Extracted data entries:
···

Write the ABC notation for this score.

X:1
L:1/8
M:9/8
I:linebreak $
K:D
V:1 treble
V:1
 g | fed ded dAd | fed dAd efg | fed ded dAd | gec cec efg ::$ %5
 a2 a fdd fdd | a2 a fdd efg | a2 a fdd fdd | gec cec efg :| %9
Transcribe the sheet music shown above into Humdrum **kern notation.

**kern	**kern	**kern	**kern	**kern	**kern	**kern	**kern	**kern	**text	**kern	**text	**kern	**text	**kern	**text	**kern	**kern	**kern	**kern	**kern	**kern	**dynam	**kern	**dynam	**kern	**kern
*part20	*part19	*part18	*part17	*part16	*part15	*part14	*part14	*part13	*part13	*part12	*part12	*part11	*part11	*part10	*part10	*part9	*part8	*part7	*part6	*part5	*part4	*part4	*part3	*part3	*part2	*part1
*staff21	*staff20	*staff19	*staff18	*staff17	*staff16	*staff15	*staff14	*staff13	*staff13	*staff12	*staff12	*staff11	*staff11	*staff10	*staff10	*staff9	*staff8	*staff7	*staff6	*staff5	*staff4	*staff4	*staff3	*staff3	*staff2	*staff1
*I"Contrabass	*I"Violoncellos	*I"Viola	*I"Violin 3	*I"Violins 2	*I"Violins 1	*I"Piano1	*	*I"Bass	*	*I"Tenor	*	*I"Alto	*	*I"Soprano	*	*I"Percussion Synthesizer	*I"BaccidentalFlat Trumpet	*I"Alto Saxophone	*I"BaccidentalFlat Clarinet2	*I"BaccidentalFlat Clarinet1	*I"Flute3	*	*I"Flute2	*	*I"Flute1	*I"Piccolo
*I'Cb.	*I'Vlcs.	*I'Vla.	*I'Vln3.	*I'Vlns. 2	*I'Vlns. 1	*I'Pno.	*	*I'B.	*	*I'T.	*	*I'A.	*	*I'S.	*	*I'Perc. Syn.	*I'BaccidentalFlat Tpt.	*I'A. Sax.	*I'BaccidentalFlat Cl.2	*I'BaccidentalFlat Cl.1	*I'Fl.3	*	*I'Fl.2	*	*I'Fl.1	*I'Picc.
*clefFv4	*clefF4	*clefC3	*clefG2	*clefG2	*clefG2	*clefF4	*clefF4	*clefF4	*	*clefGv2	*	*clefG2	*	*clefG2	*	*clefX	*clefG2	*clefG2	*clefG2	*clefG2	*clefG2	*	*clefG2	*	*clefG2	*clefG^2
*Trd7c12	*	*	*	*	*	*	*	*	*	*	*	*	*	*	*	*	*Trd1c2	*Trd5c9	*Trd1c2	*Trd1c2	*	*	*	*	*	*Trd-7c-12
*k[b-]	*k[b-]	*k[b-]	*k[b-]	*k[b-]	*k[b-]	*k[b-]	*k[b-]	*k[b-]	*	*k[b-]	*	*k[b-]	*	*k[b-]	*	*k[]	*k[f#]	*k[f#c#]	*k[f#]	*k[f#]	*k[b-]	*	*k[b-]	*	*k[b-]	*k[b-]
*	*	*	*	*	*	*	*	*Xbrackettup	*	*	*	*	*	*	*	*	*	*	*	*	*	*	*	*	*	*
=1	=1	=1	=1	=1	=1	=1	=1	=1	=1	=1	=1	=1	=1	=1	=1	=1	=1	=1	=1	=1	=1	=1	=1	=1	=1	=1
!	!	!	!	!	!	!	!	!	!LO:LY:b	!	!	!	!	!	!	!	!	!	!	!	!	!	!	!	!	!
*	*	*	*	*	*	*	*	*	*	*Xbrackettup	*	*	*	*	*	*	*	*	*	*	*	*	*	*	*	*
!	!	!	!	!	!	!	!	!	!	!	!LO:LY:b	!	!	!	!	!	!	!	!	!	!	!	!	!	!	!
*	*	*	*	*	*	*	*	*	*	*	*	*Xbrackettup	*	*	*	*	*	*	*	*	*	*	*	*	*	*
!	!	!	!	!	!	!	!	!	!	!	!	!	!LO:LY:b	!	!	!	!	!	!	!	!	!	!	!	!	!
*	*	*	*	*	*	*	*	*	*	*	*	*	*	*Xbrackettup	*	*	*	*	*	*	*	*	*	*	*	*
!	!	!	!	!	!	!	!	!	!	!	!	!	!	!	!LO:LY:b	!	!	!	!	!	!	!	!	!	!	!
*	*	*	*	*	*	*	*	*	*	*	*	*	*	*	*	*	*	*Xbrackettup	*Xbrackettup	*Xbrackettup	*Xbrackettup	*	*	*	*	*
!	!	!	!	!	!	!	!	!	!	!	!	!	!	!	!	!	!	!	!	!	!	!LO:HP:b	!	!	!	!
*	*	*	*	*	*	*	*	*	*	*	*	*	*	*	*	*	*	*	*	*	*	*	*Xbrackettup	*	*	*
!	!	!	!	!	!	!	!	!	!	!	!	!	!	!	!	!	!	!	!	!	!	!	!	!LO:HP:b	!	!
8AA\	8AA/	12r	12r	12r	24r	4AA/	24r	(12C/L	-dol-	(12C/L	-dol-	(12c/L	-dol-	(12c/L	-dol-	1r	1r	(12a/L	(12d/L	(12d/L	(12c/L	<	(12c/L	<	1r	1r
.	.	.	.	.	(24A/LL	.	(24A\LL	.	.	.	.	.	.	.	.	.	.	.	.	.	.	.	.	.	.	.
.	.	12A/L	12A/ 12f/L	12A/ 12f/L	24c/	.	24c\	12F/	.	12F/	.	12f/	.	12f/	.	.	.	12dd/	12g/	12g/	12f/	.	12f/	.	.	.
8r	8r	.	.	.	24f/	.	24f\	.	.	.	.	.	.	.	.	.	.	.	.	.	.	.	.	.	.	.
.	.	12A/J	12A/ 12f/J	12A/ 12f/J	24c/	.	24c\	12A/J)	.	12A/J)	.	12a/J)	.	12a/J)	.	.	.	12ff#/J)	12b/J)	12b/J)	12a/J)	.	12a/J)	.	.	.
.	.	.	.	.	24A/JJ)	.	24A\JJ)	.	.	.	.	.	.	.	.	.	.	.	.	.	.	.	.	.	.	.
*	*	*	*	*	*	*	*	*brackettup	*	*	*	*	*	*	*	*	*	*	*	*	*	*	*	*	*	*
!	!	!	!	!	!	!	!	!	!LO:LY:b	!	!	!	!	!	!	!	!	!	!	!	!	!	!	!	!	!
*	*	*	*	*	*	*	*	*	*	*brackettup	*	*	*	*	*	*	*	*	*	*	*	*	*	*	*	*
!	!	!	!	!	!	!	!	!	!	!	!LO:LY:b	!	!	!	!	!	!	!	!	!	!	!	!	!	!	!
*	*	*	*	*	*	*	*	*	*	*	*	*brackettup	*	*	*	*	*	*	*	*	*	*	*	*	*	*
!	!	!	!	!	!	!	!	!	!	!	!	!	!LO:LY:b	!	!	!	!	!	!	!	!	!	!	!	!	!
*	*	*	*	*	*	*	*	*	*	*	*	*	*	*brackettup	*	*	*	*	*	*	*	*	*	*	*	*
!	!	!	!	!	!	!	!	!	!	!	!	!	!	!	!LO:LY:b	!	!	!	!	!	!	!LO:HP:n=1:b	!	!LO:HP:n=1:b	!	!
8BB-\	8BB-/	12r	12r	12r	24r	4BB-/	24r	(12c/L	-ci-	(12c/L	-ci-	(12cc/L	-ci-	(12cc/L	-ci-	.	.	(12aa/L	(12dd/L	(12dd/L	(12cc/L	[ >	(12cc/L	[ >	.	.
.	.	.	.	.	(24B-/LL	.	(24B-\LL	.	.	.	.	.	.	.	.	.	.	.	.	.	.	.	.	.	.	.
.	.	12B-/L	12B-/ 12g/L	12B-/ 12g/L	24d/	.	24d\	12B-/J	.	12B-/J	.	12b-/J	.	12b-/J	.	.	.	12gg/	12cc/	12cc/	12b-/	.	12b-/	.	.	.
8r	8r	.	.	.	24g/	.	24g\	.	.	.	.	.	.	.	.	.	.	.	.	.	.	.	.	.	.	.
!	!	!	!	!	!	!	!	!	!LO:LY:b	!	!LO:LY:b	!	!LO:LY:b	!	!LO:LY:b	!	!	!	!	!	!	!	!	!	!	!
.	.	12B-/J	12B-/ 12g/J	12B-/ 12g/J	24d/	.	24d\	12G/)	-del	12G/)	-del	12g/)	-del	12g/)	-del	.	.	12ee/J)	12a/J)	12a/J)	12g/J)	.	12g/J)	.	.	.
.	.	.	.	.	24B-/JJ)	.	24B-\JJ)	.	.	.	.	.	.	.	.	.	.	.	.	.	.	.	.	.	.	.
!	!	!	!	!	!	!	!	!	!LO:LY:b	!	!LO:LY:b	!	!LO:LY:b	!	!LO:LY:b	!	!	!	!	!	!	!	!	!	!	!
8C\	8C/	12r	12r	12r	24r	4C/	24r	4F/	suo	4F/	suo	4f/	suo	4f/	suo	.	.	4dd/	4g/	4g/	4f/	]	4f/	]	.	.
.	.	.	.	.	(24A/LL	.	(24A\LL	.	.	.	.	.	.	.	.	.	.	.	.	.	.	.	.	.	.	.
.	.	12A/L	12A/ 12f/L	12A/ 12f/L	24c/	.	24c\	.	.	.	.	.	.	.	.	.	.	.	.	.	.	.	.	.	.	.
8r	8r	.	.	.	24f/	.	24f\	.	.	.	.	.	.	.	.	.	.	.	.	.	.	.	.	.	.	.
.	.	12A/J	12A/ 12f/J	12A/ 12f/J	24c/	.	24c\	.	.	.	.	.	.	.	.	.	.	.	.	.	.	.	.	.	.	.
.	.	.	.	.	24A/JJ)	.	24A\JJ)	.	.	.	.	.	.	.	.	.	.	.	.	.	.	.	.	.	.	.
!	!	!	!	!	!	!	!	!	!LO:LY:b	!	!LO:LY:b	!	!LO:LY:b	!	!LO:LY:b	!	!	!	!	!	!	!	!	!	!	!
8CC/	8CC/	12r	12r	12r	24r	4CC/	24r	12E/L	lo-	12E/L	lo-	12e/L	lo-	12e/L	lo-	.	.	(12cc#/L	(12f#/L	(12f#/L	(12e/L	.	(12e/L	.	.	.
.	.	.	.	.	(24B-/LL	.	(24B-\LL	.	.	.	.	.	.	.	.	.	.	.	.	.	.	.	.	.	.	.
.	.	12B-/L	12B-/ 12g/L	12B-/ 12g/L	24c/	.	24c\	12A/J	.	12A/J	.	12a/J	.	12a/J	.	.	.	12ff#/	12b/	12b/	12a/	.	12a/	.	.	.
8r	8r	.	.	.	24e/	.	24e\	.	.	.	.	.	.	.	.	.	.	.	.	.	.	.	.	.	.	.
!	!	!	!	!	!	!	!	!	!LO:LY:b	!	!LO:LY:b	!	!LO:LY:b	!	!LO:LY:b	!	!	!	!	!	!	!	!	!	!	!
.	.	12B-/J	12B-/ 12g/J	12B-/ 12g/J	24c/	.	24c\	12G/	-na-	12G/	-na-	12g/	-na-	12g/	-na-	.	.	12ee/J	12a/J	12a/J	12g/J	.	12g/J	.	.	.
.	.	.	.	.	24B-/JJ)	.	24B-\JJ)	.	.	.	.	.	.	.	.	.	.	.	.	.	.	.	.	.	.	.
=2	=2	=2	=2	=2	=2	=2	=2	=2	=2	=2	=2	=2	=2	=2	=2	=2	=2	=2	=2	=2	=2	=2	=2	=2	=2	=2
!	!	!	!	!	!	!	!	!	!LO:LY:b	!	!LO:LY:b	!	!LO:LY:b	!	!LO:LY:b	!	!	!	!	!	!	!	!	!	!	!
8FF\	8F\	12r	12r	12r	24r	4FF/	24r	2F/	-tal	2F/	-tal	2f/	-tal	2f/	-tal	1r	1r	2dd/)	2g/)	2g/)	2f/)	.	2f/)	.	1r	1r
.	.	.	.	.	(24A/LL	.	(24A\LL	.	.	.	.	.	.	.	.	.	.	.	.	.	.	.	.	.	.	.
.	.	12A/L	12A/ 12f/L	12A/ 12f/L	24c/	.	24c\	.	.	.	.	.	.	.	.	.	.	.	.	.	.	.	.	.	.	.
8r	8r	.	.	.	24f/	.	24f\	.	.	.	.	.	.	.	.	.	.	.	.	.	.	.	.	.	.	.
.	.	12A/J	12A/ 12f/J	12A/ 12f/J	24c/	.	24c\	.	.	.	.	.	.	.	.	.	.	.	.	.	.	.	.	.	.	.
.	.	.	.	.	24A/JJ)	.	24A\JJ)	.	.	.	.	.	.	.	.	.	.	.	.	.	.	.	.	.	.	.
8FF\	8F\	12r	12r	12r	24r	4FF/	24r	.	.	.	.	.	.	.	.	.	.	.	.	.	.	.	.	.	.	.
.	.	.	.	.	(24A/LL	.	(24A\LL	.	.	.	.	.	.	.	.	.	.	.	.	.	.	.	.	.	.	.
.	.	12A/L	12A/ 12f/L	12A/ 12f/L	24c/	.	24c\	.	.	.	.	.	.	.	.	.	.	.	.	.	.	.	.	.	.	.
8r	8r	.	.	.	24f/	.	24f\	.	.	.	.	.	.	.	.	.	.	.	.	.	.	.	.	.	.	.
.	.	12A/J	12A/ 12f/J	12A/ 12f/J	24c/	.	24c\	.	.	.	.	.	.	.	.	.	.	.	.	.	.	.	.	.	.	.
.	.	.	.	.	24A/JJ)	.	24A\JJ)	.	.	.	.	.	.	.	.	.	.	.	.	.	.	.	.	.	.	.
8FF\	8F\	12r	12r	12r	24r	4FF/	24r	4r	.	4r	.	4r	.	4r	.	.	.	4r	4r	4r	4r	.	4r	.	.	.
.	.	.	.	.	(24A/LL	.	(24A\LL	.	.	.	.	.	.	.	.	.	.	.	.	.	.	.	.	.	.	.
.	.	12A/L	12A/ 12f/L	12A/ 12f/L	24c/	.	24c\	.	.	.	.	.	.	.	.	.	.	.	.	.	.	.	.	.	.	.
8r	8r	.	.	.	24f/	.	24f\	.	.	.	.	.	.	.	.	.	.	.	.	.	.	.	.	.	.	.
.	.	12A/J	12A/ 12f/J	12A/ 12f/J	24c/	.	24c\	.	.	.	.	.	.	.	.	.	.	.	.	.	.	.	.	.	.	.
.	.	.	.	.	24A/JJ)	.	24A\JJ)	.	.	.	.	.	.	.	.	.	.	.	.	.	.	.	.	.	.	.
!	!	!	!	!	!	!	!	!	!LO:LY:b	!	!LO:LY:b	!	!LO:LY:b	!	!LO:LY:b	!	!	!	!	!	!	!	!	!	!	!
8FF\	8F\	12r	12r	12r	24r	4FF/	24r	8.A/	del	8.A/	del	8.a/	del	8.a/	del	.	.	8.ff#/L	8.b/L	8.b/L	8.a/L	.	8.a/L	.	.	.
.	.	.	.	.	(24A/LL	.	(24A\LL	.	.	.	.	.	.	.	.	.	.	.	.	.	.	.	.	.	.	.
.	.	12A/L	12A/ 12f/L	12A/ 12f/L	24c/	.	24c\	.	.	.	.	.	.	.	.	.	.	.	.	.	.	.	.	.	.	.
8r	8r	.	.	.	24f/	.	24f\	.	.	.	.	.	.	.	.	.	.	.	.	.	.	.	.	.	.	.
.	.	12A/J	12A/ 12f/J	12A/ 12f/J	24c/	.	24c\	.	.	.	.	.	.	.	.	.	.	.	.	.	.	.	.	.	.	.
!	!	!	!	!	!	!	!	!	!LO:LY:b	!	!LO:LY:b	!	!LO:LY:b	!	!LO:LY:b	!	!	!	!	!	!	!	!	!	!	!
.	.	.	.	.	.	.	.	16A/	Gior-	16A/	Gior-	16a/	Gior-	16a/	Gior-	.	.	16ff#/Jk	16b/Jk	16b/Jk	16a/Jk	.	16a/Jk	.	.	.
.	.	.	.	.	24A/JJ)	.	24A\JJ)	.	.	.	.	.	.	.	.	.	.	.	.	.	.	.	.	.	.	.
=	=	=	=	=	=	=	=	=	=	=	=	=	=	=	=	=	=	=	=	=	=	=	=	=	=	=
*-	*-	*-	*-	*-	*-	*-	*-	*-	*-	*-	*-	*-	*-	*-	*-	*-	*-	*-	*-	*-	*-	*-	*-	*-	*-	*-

···

» **What is expected**
Copy out everything from the start of the records down through the line that contains "Transcribe the sheet", without any changes.

» **Solution to this task**
Write the ABC notation for this score.

X:1
L:1/8
M:9/8
I:linebreak $
K:D
V:1 treble
V:1
 g | fed ded dAd | fed dAd efg | fed ded dAd | gec cec efg ::$ %5
 a2 a fdd fdd | a2 a fdd efg | a2 a fdd fdd | gec cec efg :| %9
Transcribe the sheet music shown above into Humdrum **kern notation.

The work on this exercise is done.